=== Section Start ===
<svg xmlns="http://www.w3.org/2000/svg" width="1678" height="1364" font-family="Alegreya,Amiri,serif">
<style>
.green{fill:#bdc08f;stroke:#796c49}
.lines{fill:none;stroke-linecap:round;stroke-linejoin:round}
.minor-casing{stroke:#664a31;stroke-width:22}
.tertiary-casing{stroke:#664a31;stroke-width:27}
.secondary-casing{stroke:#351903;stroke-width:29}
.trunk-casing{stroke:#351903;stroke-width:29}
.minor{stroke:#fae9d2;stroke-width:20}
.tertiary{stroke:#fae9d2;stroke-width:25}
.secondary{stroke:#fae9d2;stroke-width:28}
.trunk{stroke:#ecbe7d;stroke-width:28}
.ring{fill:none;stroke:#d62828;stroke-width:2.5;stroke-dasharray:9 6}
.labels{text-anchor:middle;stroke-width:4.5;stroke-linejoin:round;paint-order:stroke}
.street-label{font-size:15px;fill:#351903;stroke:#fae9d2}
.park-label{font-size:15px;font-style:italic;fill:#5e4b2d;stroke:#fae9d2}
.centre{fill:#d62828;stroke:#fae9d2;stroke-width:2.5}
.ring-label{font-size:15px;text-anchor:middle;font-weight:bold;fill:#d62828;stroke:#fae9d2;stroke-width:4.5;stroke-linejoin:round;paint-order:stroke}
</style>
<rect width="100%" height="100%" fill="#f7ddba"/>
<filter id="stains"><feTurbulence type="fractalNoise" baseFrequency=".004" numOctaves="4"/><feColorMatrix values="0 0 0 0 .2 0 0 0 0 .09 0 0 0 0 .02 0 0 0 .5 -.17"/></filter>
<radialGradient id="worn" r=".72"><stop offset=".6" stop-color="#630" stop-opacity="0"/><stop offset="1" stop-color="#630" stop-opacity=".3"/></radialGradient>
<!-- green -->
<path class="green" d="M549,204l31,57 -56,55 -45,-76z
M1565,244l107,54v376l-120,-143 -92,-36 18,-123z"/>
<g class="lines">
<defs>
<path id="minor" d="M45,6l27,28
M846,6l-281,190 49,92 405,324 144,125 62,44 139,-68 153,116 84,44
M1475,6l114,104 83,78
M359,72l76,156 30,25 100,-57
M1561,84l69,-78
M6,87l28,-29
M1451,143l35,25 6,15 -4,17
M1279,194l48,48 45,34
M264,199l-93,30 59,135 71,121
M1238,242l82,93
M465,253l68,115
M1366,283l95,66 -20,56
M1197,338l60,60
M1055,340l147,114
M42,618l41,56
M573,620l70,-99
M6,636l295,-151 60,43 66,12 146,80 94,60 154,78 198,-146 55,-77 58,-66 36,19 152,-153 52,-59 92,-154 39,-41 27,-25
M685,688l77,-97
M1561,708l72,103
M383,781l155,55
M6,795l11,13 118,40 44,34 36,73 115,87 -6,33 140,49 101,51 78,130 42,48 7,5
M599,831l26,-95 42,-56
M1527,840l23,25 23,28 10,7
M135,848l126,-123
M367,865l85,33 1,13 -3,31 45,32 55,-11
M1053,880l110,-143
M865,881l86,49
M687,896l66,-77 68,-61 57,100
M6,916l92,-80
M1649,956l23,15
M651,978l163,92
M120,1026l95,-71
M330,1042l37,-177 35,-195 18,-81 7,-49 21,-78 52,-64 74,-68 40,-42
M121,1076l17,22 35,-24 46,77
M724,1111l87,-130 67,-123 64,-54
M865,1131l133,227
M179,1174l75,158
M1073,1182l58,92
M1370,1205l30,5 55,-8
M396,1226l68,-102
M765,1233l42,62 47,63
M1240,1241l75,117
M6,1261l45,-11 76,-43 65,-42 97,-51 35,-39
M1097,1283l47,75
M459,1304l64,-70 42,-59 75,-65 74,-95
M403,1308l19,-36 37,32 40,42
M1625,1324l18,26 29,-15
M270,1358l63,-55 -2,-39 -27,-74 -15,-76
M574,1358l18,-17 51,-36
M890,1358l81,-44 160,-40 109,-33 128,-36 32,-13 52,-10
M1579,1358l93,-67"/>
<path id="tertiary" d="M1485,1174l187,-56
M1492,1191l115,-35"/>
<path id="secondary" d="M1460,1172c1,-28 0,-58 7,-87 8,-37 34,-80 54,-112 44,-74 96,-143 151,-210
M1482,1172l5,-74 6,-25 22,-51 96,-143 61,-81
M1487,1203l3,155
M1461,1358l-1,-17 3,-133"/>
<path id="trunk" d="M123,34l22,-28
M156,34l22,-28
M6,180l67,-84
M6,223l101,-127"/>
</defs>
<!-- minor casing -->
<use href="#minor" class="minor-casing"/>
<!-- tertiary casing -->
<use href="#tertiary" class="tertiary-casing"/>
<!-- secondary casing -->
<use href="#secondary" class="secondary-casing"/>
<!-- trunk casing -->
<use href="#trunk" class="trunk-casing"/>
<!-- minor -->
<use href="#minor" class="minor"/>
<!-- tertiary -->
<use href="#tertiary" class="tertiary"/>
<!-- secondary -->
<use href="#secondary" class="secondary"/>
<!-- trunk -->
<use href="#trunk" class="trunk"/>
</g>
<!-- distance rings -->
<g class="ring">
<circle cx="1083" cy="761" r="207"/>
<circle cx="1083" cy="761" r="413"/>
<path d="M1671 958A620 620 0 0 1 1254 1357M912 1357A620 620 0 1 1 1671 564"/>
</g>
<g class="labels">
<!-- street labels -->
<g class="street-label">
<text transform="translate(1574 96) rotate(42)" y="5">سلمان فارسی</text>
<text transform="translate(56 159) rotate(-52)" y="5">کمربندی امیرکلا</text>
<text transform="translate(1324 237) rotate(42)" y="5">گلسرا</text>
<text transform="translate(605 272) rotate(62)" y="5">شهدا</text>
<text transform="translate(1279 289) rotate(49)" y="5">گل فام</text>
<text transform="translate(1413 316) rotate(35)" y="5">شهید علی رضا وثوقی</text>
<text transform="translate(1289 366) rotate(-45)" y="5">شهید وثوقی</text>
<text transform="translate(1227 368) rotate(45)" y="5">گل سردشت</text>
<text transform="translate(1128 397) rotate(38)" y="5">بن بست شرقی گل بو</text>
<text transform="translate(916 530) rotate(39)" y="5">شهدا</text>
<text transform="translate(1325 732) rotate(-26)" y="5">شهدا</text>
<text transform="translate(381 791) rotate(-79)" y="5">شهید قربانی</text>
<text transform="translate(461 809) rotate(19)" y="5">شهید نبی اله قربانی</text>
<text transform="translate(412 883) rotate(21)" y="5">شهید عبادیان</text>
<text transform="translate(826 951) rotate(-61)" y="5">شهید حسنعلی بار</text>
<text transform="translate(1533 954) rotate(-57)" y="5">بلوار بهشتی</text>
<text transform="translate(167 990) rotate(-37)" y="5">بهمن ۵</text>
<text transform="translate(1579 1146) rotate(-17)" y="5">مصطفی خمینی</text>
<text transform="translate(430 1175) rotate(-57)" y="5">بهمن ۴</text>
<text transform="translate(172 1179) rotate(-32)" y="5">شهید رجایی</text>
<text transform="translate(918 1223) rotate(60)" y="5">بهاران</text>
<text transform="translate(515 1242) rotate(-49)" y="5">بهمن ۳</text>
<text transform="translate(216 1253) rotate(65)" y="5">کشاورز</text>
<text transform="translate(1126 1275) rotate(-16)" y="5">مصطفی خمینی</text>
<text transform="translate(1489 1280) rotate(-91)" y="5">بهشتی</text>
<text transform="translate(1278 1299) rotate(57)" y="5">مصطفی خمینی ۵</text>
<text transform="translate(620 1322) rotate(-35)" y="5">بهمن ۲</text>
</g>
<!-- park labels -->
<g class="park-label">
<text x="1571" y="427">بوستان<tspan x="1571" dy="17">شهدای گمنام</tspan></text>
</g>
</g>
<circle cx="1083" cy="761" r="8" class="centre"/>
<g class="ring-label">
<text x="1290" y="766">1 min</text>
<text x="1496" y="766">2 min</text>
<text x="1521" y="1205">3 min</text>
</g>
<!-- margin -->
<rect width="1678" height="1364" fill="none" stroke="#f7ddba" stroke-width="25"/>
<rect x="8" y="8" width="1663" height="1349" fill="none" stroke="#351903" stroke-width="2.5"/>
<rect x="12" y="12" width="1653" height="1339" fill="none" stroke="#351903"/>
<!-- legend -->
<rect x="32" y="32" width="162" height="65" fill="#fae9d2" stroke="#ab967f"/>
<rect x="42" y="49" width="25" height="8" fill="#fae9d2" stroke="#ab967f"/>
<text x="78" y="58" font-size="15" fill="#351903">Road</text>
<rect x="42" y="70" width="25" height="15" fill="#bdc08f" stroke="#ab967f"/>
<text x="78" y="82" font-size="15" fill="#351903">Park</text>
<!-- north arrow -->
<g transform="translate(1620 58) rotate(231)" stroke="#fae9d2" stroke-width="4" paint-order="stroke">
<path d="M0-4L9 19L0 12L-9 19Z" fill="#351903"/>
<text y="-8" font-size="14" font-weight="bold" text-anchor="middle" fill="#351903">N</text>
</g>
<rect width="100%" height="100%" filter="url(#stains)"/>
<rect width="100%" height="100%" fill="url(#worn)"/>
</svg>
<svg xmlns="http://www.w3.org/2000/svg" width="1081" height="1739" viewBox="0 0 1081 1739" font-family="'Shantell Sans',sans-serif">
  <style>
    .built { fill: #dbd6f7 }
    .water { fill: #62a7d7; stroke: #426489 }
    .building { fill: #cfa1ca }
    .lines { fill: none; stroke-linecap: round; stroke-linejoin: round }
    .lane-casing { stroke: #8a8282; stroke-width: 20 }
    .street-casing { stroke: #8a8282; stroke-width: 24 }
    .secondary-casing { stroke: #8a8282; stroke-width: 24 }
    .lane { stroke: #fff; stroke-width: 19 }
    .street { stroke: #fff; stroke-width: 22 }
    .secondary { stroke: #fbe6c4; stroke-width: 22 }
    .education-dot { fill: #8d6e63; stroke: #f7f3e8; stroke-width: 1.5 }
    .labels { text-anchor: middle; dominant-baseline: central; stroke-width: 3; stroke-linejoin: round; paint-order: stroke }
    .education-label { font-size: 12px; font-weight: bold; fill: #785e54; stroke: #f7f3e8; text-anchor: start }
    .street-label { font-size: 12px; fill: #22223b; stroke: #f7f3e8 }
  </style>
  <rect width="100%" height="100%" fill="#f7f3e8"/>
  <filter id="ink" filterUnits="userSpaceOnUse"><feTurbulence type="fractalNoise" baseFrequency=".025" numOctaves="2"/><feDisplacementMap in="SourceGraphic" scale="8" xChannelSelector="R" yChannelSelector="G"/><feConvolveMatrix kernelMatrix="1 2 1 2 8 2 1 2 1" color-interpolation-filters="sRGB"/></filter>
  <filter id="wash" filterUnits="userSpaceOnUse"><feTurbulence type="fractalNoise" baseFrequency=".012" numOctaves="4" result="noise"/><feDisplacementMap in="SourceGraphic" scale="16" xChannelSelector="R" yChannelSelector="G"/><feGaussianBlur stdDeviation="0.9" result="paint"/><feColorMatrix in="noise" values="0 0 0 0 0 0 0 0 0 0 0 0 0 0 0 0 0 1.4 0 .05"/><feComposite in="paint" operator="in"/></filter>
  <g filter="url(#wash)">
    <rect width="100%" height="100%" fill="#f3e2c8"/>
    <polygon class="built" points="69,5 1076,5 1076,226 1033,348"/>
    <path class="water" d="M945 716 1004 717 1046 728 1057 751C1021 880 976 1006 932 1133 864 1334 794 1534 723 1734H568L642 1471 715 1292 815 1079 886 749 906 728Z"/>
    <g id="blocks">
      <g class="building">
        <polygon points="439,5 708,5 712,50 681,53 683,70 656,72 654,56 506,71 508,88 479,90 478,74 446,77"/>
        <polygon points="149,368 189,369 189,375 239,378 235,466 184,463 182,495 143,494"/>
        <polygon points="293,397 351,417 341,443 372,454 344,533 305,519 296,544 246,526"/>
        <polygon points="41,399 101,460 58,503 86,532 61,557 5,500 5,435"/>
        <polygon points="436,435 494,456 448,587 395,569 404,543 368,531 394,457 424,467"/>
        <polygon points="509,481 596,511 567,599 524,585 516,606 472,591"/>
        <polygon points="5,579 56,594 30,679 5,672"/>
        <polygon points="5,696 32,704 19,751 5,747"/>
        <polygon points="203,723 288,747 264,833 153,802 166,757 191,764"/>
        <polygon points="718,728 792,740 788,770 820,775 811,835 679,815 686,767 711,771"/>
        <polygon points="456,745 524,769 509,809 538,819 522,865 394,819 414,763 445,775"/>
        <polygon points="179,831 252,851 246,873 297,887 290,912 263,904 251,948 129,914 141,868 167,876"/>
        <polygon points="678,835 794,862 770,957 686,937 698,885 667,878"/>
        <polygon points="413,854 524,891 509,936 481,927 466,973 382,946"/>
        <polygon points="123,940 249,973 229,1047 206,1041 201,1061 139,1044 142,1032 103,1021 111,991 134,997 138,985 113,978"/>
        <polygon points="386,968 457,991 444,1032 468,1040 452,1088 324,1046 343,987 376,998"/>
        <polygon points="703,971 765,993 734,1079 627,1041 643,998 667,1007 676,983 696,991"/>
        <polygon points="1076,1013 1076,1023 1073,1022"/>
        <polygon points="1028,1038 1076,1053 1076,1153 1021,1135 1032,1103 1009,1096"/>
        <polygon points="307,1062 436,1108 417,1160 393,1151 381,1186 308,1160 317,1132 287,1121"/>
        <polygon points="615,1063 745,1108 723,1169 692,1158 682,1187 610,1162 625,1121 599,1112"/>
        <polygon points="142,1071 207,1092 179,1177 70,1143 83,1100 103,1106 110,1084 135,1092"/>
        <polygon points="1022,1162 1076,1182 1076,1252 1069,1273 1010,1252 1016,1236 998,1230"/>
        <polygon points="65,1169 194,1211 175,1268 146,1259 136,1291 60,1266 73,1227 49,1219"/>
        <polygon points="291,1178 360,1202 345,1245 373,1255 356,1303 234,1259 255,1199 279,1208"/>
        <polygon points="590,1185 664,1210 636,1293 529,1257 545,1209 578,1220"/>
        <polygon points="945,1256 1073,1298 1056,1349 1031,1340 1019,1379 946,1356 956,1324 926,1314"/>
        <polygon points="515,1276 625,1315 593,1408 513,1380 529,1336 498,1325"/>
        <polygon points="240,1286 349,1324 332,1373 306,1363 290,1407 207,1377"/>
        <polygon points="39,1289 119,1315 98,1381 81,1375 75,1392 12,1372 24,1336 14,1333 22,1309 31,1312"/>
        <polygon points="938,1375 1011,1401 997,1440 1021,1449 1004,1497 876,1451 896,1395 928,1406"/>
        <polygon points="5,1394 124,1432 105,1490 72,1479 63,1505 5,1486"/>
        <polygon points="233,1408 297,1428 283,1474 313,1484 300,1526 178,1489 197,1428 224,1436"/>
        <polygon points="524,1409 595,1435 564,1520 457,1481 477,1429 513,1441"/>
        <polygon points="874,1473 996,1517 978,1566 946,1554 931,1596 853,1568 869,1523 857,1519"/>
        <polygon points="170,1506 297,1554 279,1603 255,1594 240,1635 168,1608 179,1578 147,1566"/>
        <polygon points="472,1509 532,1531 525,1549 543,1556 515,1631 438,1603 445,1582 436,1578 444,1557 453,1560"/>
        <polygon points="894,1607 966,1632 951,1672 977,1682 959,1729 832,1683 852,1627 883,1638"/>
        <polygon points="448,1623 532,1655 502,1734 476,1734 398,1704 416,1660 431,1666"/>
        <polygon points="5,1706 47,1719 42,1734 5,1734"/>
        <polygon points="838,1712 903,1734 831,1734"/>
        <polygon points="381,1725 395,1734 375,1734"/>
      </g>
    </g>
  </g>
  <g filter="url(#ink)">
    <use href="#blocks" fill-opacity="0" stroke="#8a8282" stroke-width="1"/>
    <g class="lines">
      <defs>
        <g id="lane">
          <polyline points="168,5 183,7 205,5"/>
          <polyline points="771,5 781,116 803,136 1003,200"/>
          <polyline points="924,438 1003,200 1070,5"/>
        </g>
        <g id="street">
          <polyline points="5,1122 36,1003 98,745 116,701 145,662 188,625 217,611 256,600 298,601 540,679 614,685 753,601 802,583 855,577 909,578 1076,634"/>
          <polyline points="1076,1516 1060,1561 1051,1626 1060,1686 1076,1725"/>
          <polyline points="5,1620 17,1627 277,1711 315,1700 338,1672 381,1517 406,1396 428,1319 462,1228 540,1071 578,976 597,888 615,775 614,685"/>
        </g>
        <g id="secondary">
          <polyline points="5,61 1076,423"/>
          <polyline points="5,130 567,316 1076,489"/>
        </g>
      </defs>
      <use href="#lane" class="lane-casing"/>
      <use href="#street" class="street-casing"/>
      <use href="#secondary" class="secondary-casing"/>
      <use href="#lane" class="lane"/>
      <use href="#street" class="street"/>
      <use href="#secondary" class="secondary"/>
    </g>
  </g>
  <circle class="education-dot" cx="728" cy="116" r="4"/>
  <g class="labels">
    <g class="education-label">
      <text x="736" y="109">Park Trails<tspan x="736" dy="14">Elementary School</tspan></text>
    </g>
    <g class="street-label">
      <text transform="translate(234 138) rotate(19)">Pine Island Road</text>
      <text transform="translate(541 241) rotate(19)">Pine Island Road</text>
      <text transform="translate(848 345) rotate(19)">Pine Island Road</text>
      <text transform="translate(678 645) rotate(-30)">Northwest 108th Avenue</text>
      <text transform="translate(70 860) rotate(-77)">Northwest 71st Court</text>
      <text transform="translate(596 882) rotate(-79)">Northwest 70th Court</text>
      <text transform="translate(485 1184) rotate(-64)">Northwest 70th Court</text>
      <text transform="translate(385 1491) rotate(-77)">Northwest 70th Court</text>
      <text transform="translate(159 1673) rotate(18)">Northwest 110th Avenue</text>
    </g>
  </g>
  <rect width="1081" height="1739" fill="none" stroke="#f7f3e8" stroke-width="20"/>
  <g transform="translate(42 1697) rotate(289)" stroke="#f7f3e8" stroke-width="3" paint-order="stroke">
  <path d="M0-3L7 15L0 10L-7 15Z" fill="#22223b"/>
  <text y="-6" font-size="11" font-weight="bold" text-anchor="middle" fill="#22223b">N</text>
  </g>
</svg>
=== Section End ===
## Task instructions:
Using the entries above, return exactly the lines from the line with "#fff; stroke-width: 22" to the line with "middle; dominant-baseline: central;", counting both of those lines.

## Answer to the problem:
    .street { stroke: #fff; stroke-width: 22 }
    .secondary { stroke: #fbe6c4; stroke-width: 22 }
    .education-dot { fill: #8d6e63; stroke: #f7f3e8; stroke-width: 1.5 }
    .labels { text-anchor: middle; dominant-baseline: central; stroke-width: 3; stroke-linejoin: round; paint-order: stroke }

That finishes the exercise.